Our Basemap Service
At Clockwork Micro we have long been surprised that there are so few providers of basemaps. In particular, there are not many basemaps offered by small geospatial companies. Google Maps dominated the field for many years, and now Mapbox is a common alternative. Other alternatives include ESRI, Bing and HERE, but these are all very large providers. Apple and Meta have also recently made their own maps.
We’ve wanted built our own basemap for a long time, and are excited to release the first version. Our goal is to make the most intuitive, easy-to-understand and aesthetically pleasing map possible. We think our first version is a very good start, and we’ll continue to work on it in the years to come.
We ask potential users, especially small businesses like ours, to have a look and use the map as part of your service. Tell us what you think and share your ideas for improvements.
How The Basemap Service Works
The covers the entire globe. The map may be embedded using a URL to offer a dynamic map that a user may scroll and pan. Alternatively, a software customer may request the individual tiles in either raster or vector format and incorporate them into another map. For example, a user building a map with Leaflet can call the raster endpoint and use the Clockwork Micro map within Leaflet.
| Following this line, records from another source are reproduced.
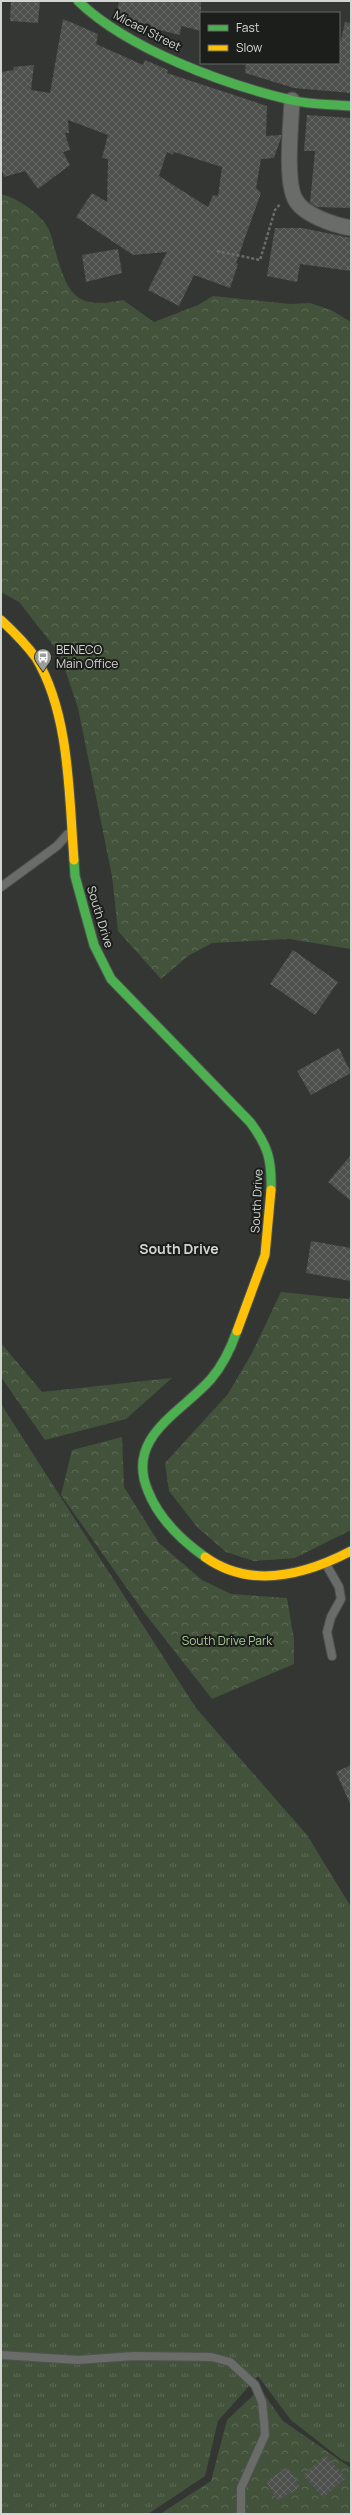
<svg xmlns="http://www.w3.org/2000/svg" width="352" height="2515" viewBox="0 0 352 2515" font-family="Manrope,sans-serif">
<style>
.grass{fill:url(#grass-tufts)}
.forest{fill:url(#forest-crowns)}
.building{fill:url(#building-cross-hatch);fill-rule:evenodd}
.lines{fill:none;stroke-linecap:round;stroke-linejoin:round}
.lane-casing{stroke:#4f524e;stroke-width:10}
.street-casing{stroke:#4f524e;stroke-width:17}
.fast-casing{stroke:#4f524e;stroke-width:11}
.slow-casing{stroke:#4f524e;stroke-width:11}
.path{stroke:#6a6c6a;stroke-width:2.5;stroke-dasharray:3 2;stroke-linecap:butt}
.lane{stroke:#696c68;stroke-width:8}
.street{stroke:#696c68;stroke-width:15}
.fast{stroke:#4caf50;stroke-width:9}
.slow{stroke:#ffc107;stroke-width:9}
.labels{text-anchor:middle;stroke-width:4;stroke-linejoin:round;paint-order:stroke}
.street-label{font-size:12px;fill:#d2d6d1;stroke:#1c1e1b}
.poi-label{font-size:12px;fill:#d2d6d1;stroke:#1c1e1b;text-anchor:start}
.park-label{font-size:12px;fill:#a6cb96;stroke:#1c1e1b}
.quarter-label{font-size:14px;font-weight:bold;fill:#d2d6d1;stroke:#1c1e1b}
</style>
<defs>
<pattern id="grass-tufts" width="24" height="20" patternUnits="userSpaceOnUse"><rect width="24" height="20" fill="#43533b"/><path d="M3 7l-1-3M5 7V3M7 7l1-3M15 17l-1-3M17 17v-4M19 17l1-3" fill="none" stroke="#5d6b56"/></pattern>
<pattern id="forest-crowns" width="20" height="18" patternUnits="userSpaceOnUse"><rect width="20" height="18" fill="#43533b"/><path d="M2 6a3 3 0 1 1 6 0M12 15a3 3 0 1 1 6 0" fill="none" stroke="#5d6b56"/></pattern>
<pattern id="building-cross-hatch" width="8" height="8" patternUnits="userSpaceOnUse"><rect width="8" height="8" fill="#4d504c"/><path d="M0 0l8 8M0 8l8-8" fill="none" stroke="#666865"/></pattern>
</defs>
<rect width="100%" height="100%" fill="#333632"/>
<path class="grass" d="M1,1404L196,1708L307,1835L351,1907V2463L342,2460L291,2420L258,2376L218,2421L205,2476L148,2514H1Z"/>
<path class="forest" d="M1,194C17,198 42,214 49,230C52,236 53,244 55,250C68,294 74,310 123,300L154,322L198,305L213,296L291,304L310,303L331,310L351,322V949L289,939L212,943L188,956L161,979L118,931L112,876L78,708L60,654L19,602L1,592Z
M281,1292L348,1299L351,1296V1530L295,1558L254,1561L226,1552L197,1527L169,1491L165,1463L228,1394L252,1353Z
M1,1343L42,1392L172,1378L126,1419L45,1440L1,1377Z
M122,1437L124,1487L159,1543L202,1580L231,1594L287,1598L294,1640V1664L212,1699L143,1611L61,1495L72,1450Z
M260,2389L283,2421L351,2468V2514H160L211,2481L227,2420Z"/>
<path class="building" d="M11,1H40L38,23L10,21Z
M119,1H201V31L181,26L180,35L151,28V25L121,19L116,16Z
M63,19L98,34L96,44L143,65L145,60L168,70L167,73L267,106L266,136L281,135V138L274,158L261,159L256,188L261,193L236,263L238,264L230,288L194,275L179,306L148,290L167,252L133,255L76,217L92,193L107,202L108,159L102,158L108,135L68,120L69,133H65L70,150L63,152L70,165L38,189L25,171L4,177L1,167V72L14,70L13,67L34,65L31,90L50,93ZM167,152L173,155L174,152L222,167L218,196L213,195L208,207L159,176Z
M345,22L351,23V93L294,88L245,73L246,63H339V49Z
M307,115L351,118V208L317,207L310,203L315,151H304Z
M275,228H302L351,238V271L300,264L297,282L267,276Z
M118,249L122,273L86,282L82,255Z
M293,950L338,982L315,1015L270,984Z
M339,1048L351,1073L311,1095L297,1071Z
M351,1155V1201L328,1182Z
M311,1241L351,1248V1281L306,1273Z
M351,1765V1806L336,1772Z
M326,2455L346,2478L323,2498L303,2475Z
M288,2467L300,2487L278,2501L266,2481Z"/>
<g class="lines">
<g class="lane-casing">
<path id="lane" d="M1,887L57,846L68,834
M327,1566L339,1587L341,1599L331,1617L327,1632L332,1656
M1,2355L78,2360L134,2356L211,2357L230,2362L255,2385L262,2402L264,2421L265,2435L241,2488V2514"/>
</g>
<g class="street-casing">
<path id="street" d="M292,100C291,123 285,180 295,199C303,215 334,225 351,228"/>
</g>
<g class="fast-casing">
<path id="fast" d="M78,1C128,49 223,84 291,100C310,105 331,104 351,106
M74,860L75,876L94,945L111,979L250,1122C268,1146 272,1160 271,1190
M205,1557C181,1540 159,1519 148,1491C125,1437 181,1413 211,1379C223,1365 231,1348 237,1331"/>
</g>
<g class="slow-casing">
<path id="slow" d="M1,620C14,632 26,644 36,658C70,714 69,797 74,860
M237,1331L265,1255L271,1190
M205,1557C251,1590 305,1575 351,1551"/>
</g>
<path class="path" d="M217,251L260,260L275,210L280,204"/>
<use href="#lane" class="lane"/>
<use href="#street" class="street"/>
<use href="#fast" class="fast"/>
<use href="#slow" class="slow"/>
</g>
<defs>
<g id="bus-pin" transform="scale(0.9)"><path d="M0 17L-7.5 6A9.5 9.5 0 1 1 7.5 6Z" fill="#9a9e99" stroke="#1c1e1b"/><path d="M-5-6H5V4H4V6H2V4H-2V6H-4V4H-5ZM-3.5-4V0h7V-4ZM-3.5 1.2v1.5H-2V1.2ZM2 1.2v1.5H3.5V1.2Z" fill="#fff"/></g>
</defs>
<g fill-rule="evenodd">
<use href="#bus-pin" x="43" y="657"/>
</g>
<g class="labels">
<g class="street-label">
<text transform="translate(147 31) rotate(27)" y="4">Micael Street</text>
<text transform="translate(100 917) rotate(73)" y="4">South Drive</text>
<text transform="translate(257 1201) rotate(-87)" y="4">South Drive</text>
</g>
<g class="poi-label">
<text x="56" y="654">BENECO<tspan x="56" dy="14">Main Office</tspan></text>
</g>
<g class="park-label">
<text x="227" y="1645">South Drive Park</text>
</g>
<g class="quarter-label">
<text x="179" y="1254">South Drive</text>
</g>
</g>
<rect width="352" height="2515" fill="none" stroke="#d2d6d1" stroke-width="4"/>
<rect x="200" y="12" width="140" height="52" fill="#1c1e1b" stroke="#656864"/>
<rect x="208" y="25" width="20" height="6" fill="#4caf50" stroke="#656864"/>
<text x="236" y="32" font-size="12" fill="#d2d6d1">Fast</text>
<rect x="208" y="45" width="20" height="6" fill="#ffc107" stroke="#656864"/>
<text x="236" y="52" font-size="12" fill="#d2d6d1">Slow</text>
</svg>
Why Choose Clockwork Micro
Why use the Clockwork Micro map? Because it’s beautiful and built by a small team that wants to improve and expand the map. Our basemap loads fast and is less expensive than the typical large providers. You can also help us improve our basemap service by using it and sharing your feedback.
Case Studies / Examples of Uses
HowLoud is an environmental noise map of the United States. It tells users how loud various sources of environmental noise are, such as vehicle or air traffic. HowLoud’s data is viewed millions of times a day through embeddings on partner websites, such as real estate websites. HowLoud is one of the first users of the Clockwork Micro basemap. The Clockwork Micro basemap has the amount of detail that allows viewers to get a picture of a neighborhood or recognize a location without being cluttered with too many details. That puts HowLoud’s proprietary data in context and makes it easy to understand.